Black Laden Crown - Danzig (2017)
Era da un po' che avevo "perso di vista" Glenn Allen Anzalone, in arte Danzig, da Lodi, New Jersey. Pur riconoscendogli tutto quello che c'è da riconoscergli, sono un po' sconcertato dall'ascolto di questo nuovo Black Laden Crown e dalla lettura delle recensioni della stampa anglosassone: a dire il vero, stavolta i recensori italiani sono stati più equilibrati. Quello che voglio dire è che questo disco è veramente poca cosa, duole dirlo per rispetto ad un'icona così importante, ma è così. Il lavoro di Tommy Victor alle chitarre è lodevole, seppur pieno di riff già sentiti, e l'utilizzo di ben quattro batteristi diversi (Joey Castillo, Johnny Kelly, Dirk Verbeuren, Karl Rosqvist) sulle varie tracce, a causa dei lunghissimi tempi di lavorazione, non conferisce certo omogeneità al disco. In realtà c'è anche un quinto batterista, che è Danzig stesso, su tre tracce, Danzig che ha pure suonato basso e chitarra ritmica sull'intero disco, e, a livello di batteria è decisamente la parte più scarsa di tutto il lavoro (non che quella di basso sia migliore). I pezzi sono prevedibili, seppure ci sia qualche acuto (Last Ride, The Witching Hour), e spesso, quando Glenn osa un po' troppo con i toni alti, con la voce si rischia il ridicolo. Disco non completamente da dimenticare, ma decisamente superfluo.
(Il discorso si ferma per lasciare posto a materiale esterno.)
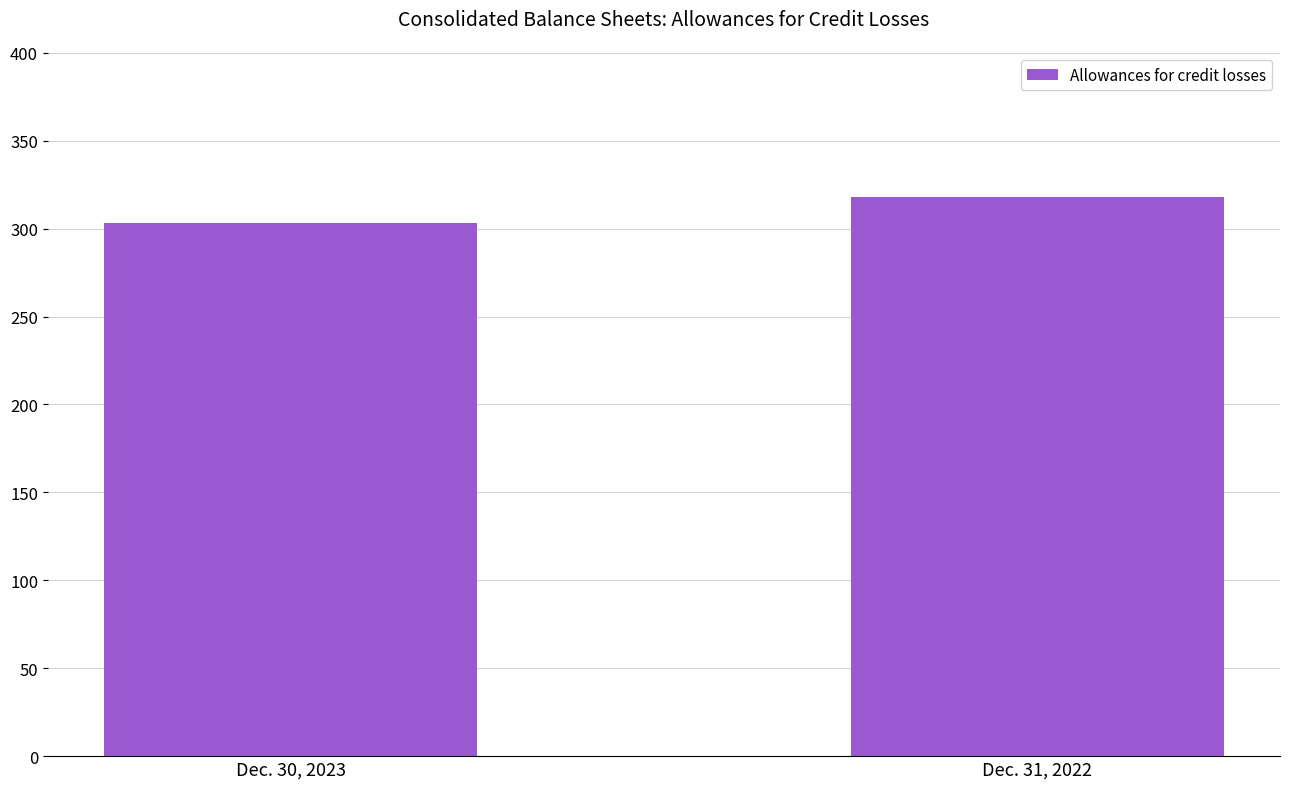

What is the label of the 1st bar from the right?

Dec. 31, 2022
It was a while that I had missed Glenn Allen Anzalone, aka Danzig, from Lodi, New Jersey. While acknowledging everything I have to acknowledge to him, I'm a little baffled by the listening to this new "Black Laden Crown" and reading the reviews of the Anglo-Saxon press: in fact, this time the Italian reviewers were more balanced. What I want to say is that this disc is really little thing, it's a shame to say it with respect to such an icon, but that's it. Tommy Victor's work on guitars is praiseworthy, albeit full of riffs already heard, and the use of four different drummers (Joey Castillo, Johnny Kelly, Dirk Verbeuren, Karl Rosqvist) on the various tracks, due to the long working times , does not confer homogeneity at the album. Actually, there is also a fifth drummer, Danzig himself, on three tracks, Danzig that played also bass guitar and rhythmic guitar on the whole disc, and at drumming level is definitely the poorest part of all the work (not that the bass guitar lines were better). The tracks are foreseeable, though there are some good things (Last Ride, The Witching Hour), and often, when Glenn dares a bit too much on the high notes, with the voice risks the ridicule. Disc not completely forgettable, but definitely superfluous.